Exercise requirements>
**a.** According to the Knights of Columbus passage, on what date was Keane Council 353 established at the university?
**b.** Reproduce the Knights of Columbus passage verbatim between "After some delay, a" and "goal was realized.", inclusive.

Passage>
The history of the Knights of Columbus and the Catholic University of America dates back to the founding of the university. The Order founded a "Knights of Columbus College".

Early years

Both the university and the Order were founded in the 1880s, and they have been closely aligned ever since.  On June 5, 1898, Keane Council 353 was established at the university, though in later years it moved off campus. 

On March 7, 1899 Vice Rector and Knight Phillip Garrigan addressed the National Council, asking for establishment of a Knights of Columbus Chair of American History at the University, to counter what he perceived as an "anti-Catholic bias" in history-writing at the time. His vision was for the historian who took the chair to be of high stature. It would take  three years to collect the amount of $55,0000 to fund the Columbus Chair of American History. The intention of the exercise was to prove to critics within the Church itself, that the Order was sufficiently orthodox. The establishment of the Knights of Columbus Chair inaugurated the department of history at the University.The first occupant of the chair was Dr. Charles Hallan McCarthy.  McCarthy, who studied at the University of Pennsylvania, was teaching in a high school and was not a Knight, and thus was a controversial selection.  Some thought the position should go to John H. Ewing, a professor at the University of Notre Dame and the first state deputy of Indiana.  McCarthy performed well in the position however, and directed several influential graduate students, including Matthew J. Walsh.

In 1920, Pope Benedict XV singled out the contribution of the Order to the University.

Scholarships

In December 1904, Cardinal Gibbons appealed to the Knights for more financial aid to help meet operating costs after some investments went sour, and the Order gave nearly $25,000.  In his letter, he referred to the Knights' "princely munificence" and added that "I know that your bounty is limited only by your means."  

By 1907 the financial situation of Catholic University had improved but was still shaky.   Archbishop John J. Glennon of St. Louis, chairman of a committee to plan for a $500,000 endowment, appealed to the Knights as the committee believed the Order was the only organization which could raise such a large sum.  On August 8th he addressed the national convention in Norfolk, urging the Order to "fuse the activities of your Society into one grand movement that would stand out at the head of all Catholic National and Charitable movements in the United States."  He added that doing so would "give you the position your friends believe you are entitled to, namely the leading Catholic Society of the leading Catholic people of the United States."

Hearn did not endorse the proposal, and by at least one account seemed cool to the idea, but left it to the "serious and careful thoughts of the delegates."  The National Council accepted the idea in principal, although several proposals to raise the funds could not find enough support to pass.  Eventually, Hearn was instructed to appoint a committee to settle the matter.

After some delay, a committee was assembled in January 1908 and finally in December devised a plan that won the support of the Board of Directors in April 1909.  Every Knight was mailed a letter and was asked to voluntarily contribute $1 a year for a five-year period.  On December 6, 1913 the goal was realized.

Listing>

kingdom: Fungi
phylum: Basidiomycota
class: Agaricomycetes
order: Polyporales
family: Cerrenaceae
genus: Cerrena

Responses in order>
**a.** June 5, 1898

**b.**
After some delay, a committee was assembled in January 1908 and finally in December devised a plan that won the support of the Board of Directors in April 1909.  Every Knight was mailed a letter and was asked to voluntarily contribute $1 a year for a five-year period.  On December 6, 1913 the goal was realized.